--- YOUR ASSIGNMENT ---
Repeat the data verbatim, images excluded.

--- MATERIAL PROVIDED ---
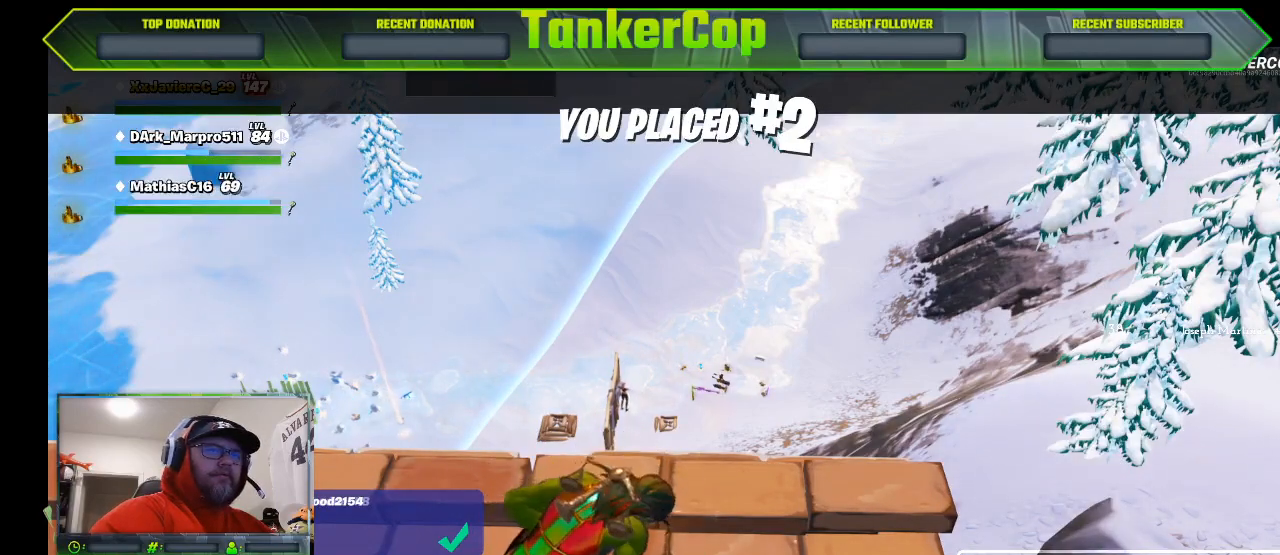
Gameplay with a controller (PlayStation layout); each line is a JSON object with the inputs held at the frame after it. "events" lists button and stick changes between this image and that frame as [ms after this image, input, new state], when the widget could be followed in between. Not read: L1.
{"buttons": [], "left_stick": "center", "right_stick": "center", "events": [[367, "DPAD_DOWN", "down"], [467, "DPAD_DOWN", "up"]]}
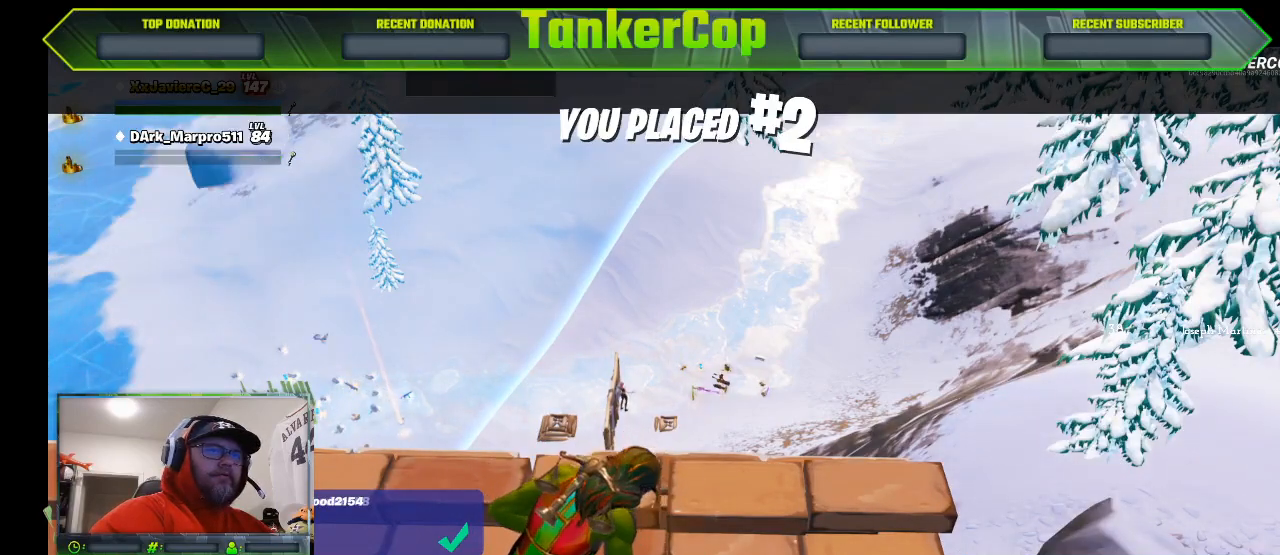
{"buttons": ["CROSS"], "left_stick": "center", "right_stick": "center", "events": [[67, "DPAD_DOWN", "down"], [200, "DPAD_DOWN", "up"], [267, "CROSS", "down"]]}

--- ANSWER AREA ---
Gameplay with a controller (PlayStation layout); each line is a JSON object with the inputs held at the frame after it. "events" lists button and stick changes between this image and that frame as [ms after this image, input, new state], when the widget could be followed in between. Not read: L1.
{"buttons": [], "left_stick": "center", "right_stick": "center", "events": [[367, "DPAD_DOWN", "down"], [467, "DPAD_DOWN", "up"]]}
{"buttons": ["CROSS"], "left_stick": "center", "right_stick": "center", "events": [[67, "DPAD_DOWN", "down"], [200, "DPAD_DOWN", "up"], [267, "CROSS", "down"]]}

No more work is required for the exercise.